FEniCS is a popular open-source (LGPLv3) computing platform for solving partial differential equations (PDEs). FEniCS enables users to quickly translate scientific models into efficient finite element code. With the high-level Python and C++ interfaces to FEniCS, it is easy to get started, but FEniCS offers also powerful capabilities for more experienced programmers. FEniCS runs on a multitude of platforms ranging from laptops to high-performance clusters.

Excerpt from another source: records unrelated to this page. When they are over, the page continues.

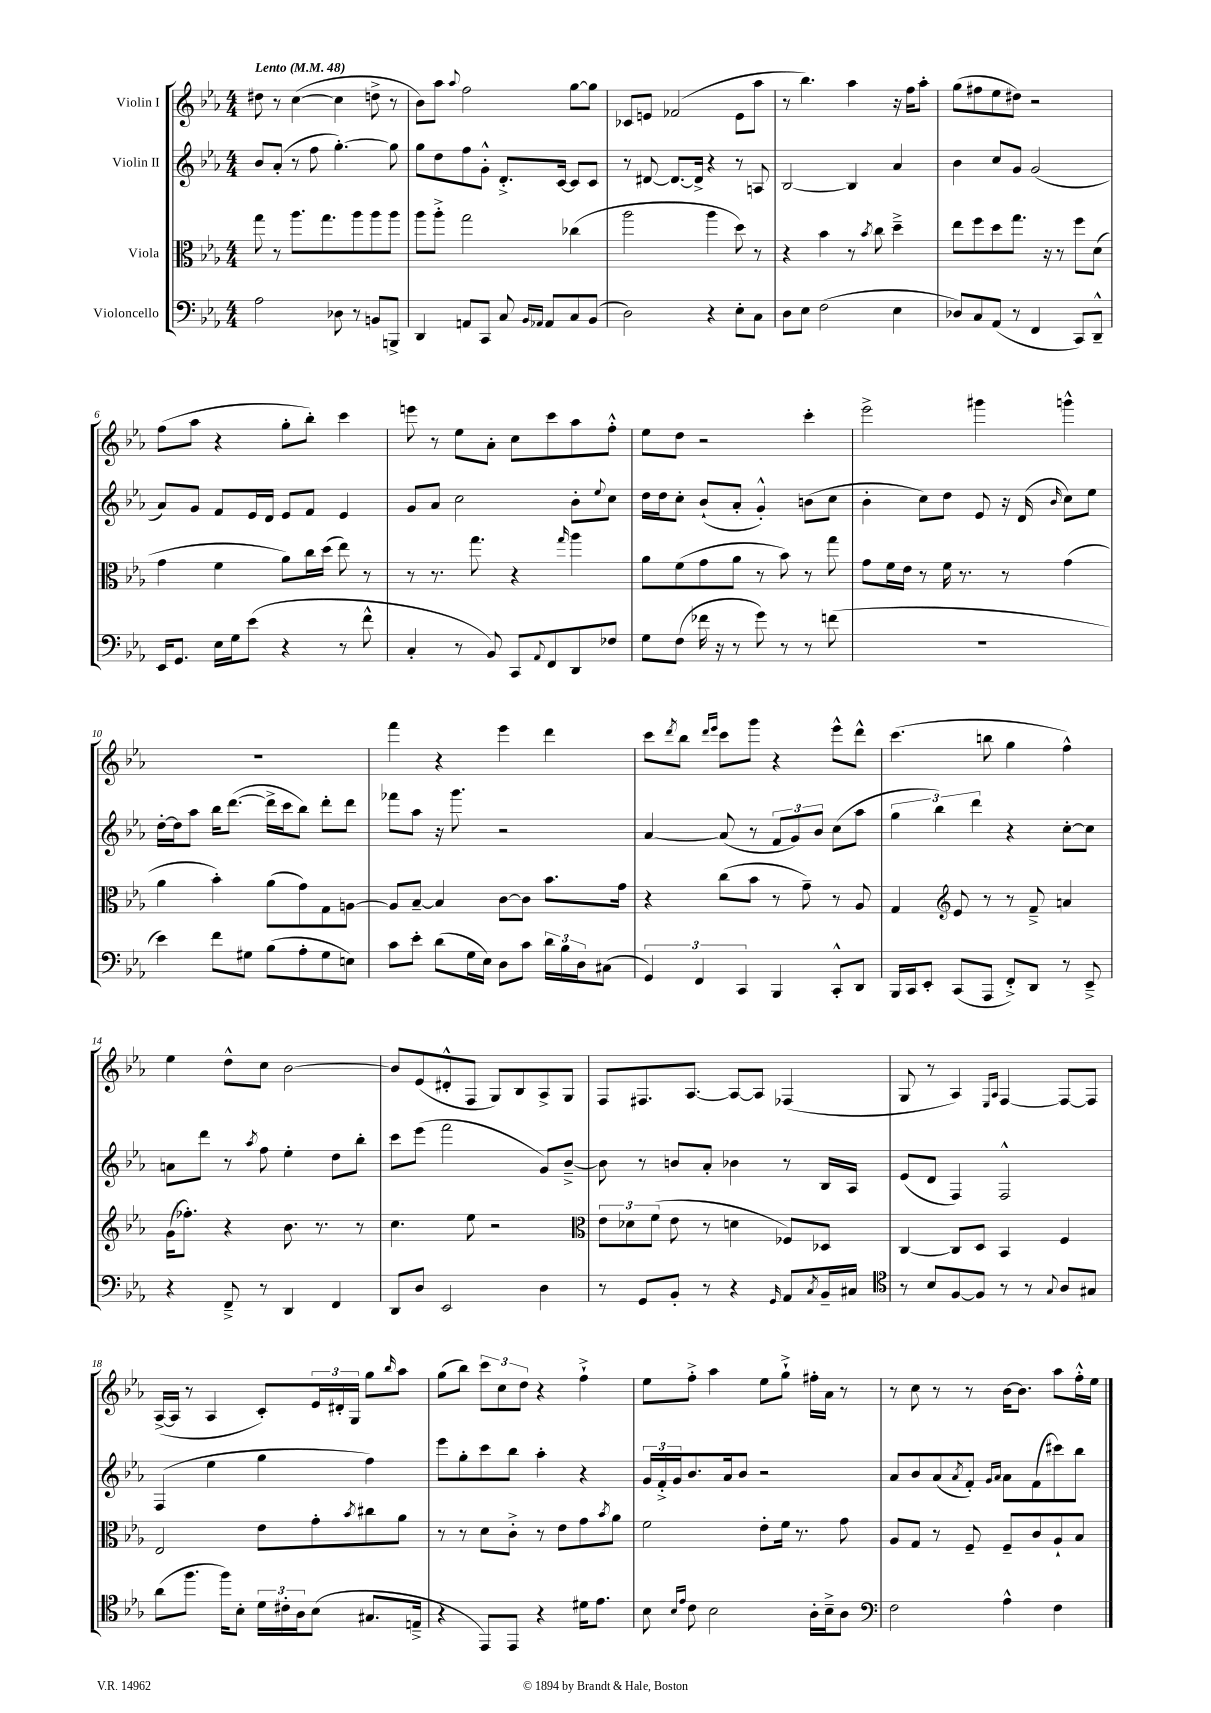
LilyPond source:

<<
\new StaffGroup <<
\new Staff = "s0" \with { instrumentName = "Violin I" } {
    \clef treble \key ees \major \numericTimeSignature \time 4/4 \tempo "Lento" 4 = 48
    dis''8 r8 c''4~( c''4 d''8-> r8 |
    bes'8) aes''8 \appoggiatura { aes''8 } f''2 g''8~ g''8 |
    ces'8 e'8 fes'2( e'8 aes''8 |
    r8 bes''4.) aes''4 r16 f''16 aes''8-. |
    g''8( fis''8 ees''8 dis''8) r2 |
    f''8( aes''8 r4 g''8-. bes''8-.) c'''4 |
    e'''8 r8 ees''8 aes'8-. c''8 c'''8 aes''8 f''8-.-^ |
    ees''8 d''8 r2 c'''4-. |
    ees'''2-> gis'''4 g'''4-^ |
    R1 |
    f'''4 r4 ees'''4 d'''4 |
    c'''8 \acciaccatura { d'''8 } bes''8 \grace { d'''16 ees'''16 } c'''8 g'''8 r4 ees'''8-^ d'''8-^ |
    c'''4.( b''8 g''4 f''4-^) |
    ees''4 d''8-^ c''8 bes'2~ |
    bes'8 ees'8( dis'8-.-^ f8 g8) bes8 aes8-> g8 |
    f8 fis8. aes8.~ aes8~ aes8 fes4( |
    g8 r8 aes4) \grace { ees16 aes16 } f4~ f8~ f8 |
    aes16~->( aes16 r8 aes4 c'8-.) \tuplet 3/2 { ees'16 dis'16-. g16 } g''8 \grace { bes''16 } aes''8 |
    g''8( bes''8) \tuplet 3/2 { c'''8 c''8 d''8 } r4 f''4-!-> |
    ees''8 f''8-.-> aes''4 ees''8 g''8-!-> fis''16-. aes'16 r8 |
    r8 c''8 r8 r8 bes'16~ bes'8. aes''8 f''16-.-^ ees''16 \bar "|." |
}
\new Staff = "s1" \with { instrumentName = "Violin II" } {
    \clef treble \key ees \major \numericTimeSignature \time 4/4
    bes'8 aes'8-.( r8 f''8 g''4.~-.) g''8 |
    g''8 d''8 f''8 g'8-.-^ d'8.-.-> c'16~ c'8 c'8 |
    r8 dis'8~ dis'8.~ dis'16-> r4 r8 a8 |
    bes2~ bes4 aes'4 |
    bes'4 c''8 g'8 g'2( |
    aes'8) g'8 f'8 ees'16 d'16 ees'8 f'8 ees'4 |
    g'8 aes'8 c''2 bes'8-. \appoggiatura { ees''8 } c''8 |
    d''16 d''16 c''8-. bes'8-!( aes'8-. g'4-.-^) b'8( c''8 |
    bes'4-. c''8) d''8 ees'8 r16 d'16( \grace { bes'16 } c''8) ees''8 |
    d''16~-. d''16 aes''8 bes''16 d'''8.~( d'''16-> c'''16 bes''8) d'''8-. d'''8 |
    fes'''8 aes''8 r16 g'''8. r2 |
    aes'4~ aes'8( r8 \tuplet 3/2 { f'8 g'8) bes'8 } c''8( aes''8 |
    \tuplet 3/2 { g''4 bes''4) d'''4 } r4 c''8~-. c''8 |
    a'8 d'''8 r8 \acciaccatura { aes''8 } f''8 ees''4-. d''8 bes''8-. |
    c'''8 ees'''8( f'''2 g'8) bes'8~---> |
    bes'8 r8 b'8 aes'8-. bes'4 r8 bes16 aes16 |
    ees'8( d'8 f4) f2-^ |
    f4( ees''4 g''4 f''4) |
    ees'''8 g''8-. c'''8 bes''8 aes''4-. r4 |
    \tuplet 3/2 { g'16 f'16-.-> g'16 } bes'8. aes'16 bes'8 r2 |
    aes'8 bes'8 aes'8( \acciaccatura { aes'8 } f'8-.) \grace { g'16 aes'16 } aes'8 f'8( cis'''8) bes''8 \bar "|." |
}
\new Staff = "s2" \with { instrumentName = "Viola" } {
    \clef alto \key ees \major \numericTimeSignature \time 4/4
    g''8 r8 aes''8. g''8. aes''8 aes''8 aes''8 |
    aes''8 aes''8-.-> g''2 ces''4( |
    aes''2 aes''4 d''8) r8 |
    r4 bes'4 r8 \acciaccatura { bes'8 } c''8 d''4---> |
    ees''8 f''8 d''8 g''8. r16 r8 f''8 d'8( |
    g'4 f'4 aes'8) c''16 d''16( ees''8) r8 |
    r8 r8. g''8. r4 \grace { g''16 } aes''4 |
    aes'8 f'8( g'8 aes'8 r8 bes'8) r8 g''8 |
    g'8 f'16 ees'16 r8 f'16 r8. r8 g'4( |
    aes'4 bes'4-.) aes'8( g'8) g8 a8~ |
    a8 bes8~-- bes4 c'8~ c'8 bes'8. g'16 |
    r4 c''8( bes'8 r8 g'8--) r8 aes8 |
    g4 \clef treble ees'8 r8 r8 f'8---> a'4 |
    g'16( fes''8.-.) r4 bes'8. r8. r8 |
    c''4. ees''8 r2 |
    \clef alto \tuplet 3/2 { ees'8 des'8 f'8( } ees'8 r8 d'4 fes8) des8 |
    c4~ c8 d8 bes,4 f4 |
    ees2 ees'8 g'8-. \acciaccatura { bes'8 } cis''8 aes'8 |
    r8 r8 d'8 c'8-.-> r8 ees'8 g'8 \acciaccatura { bes'8 } aes'8 |
    f'2 ees'8-. f'16 r8. g'8 |
    aes8 g8 r8 f8-- f8-- c'8 aes8-! bes8 \bar "|." |
}
\new Staff = "s3" \with { instrumentName = "Violoncello" } {
    \clef bass \key ees \major \numericTimeSignature \time 4/4
    aes2 des8 r8 b,8 b,,8-> |
    d,4 a,8 c,8 c8 \grace { bes,16 aes,16 } aes,8 c8 bes,8( |
    d2) r4 ees8-. c8 |
    d8 ees8 f2( ees4 |
    des8) c8 aes,8( r8 f,4 c,8) d,8---^ |
    ees,16 g,8. ees16 g16 ees'8( r4 r8 f'8-^ |
    c4-. r8 bes,8) c,8 \appoggiatura { aes,8 } f,8 d,8 fes8 |
    g8 f8( fes'16 r16 r8 g'8) r8 r8 f'8( |
    R1 |
    ees'4) f'8 gis8 bes8( aes8-. gis8 e8) |
    c'8 ees'8-. d'8( g16 ees16) d8 c'8 \tuplet 3/2 { d'16 bes16 d16 } cis8( |
    \tuplet 3/2 { g,4) f,4 c,4 } bes,,4 c,8-.-^ d,8 |
    bes,,16 c,16 ees,8-. c,8( aes,,8 f,8-.->) d,8 r8 ees,8---> |
    r4 f,8---> r8 d,4 f,4 |
    d,8 d8 ees,2 d4 |
    r8 g,8 bes,8-. r8 r4 \grace { g,16 } aes,8 \acciaccatura { c8 } bes,16-- cis16 |
    \clef tenor r8 bes8 f8~ f8 r8 r8 \appoggiatura { g8 } aes8 gis8 |
    aes'8( f''8. f''16) bes8-. \tuplet 3/2 { d'16 cis'16-. aes16 } bes8( gis8. e16---> |
    r4 ees,8) ees,8 r4 dis'16 ees'8. |
    bes8 \grace { bes16 ees'16 } c'8 bes2 aes16-. bes16---> aes8 |
    \clef bass f2 aes4-^ f4 \bar "|." |
}
>>
>>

Odeint is a modern C++ library for numerically solving Ordinary Differential Equations. It is developed in a generic way using Template Metaprogramming which leads to extraordinary high flexibility at top performance. The numerical algorithms are implemented independently of the underlying arithmetics. This results in an incredible applicability of the library, especially in non-standard environments. For example, odeint supports matrix types, arbitrary precision arithmetics and even can be easily run on CUDA GPUs.
Several AI and Deep Learning libraries are being reengineered to enable the use of posits for both training and inference. They will be announced as they are released.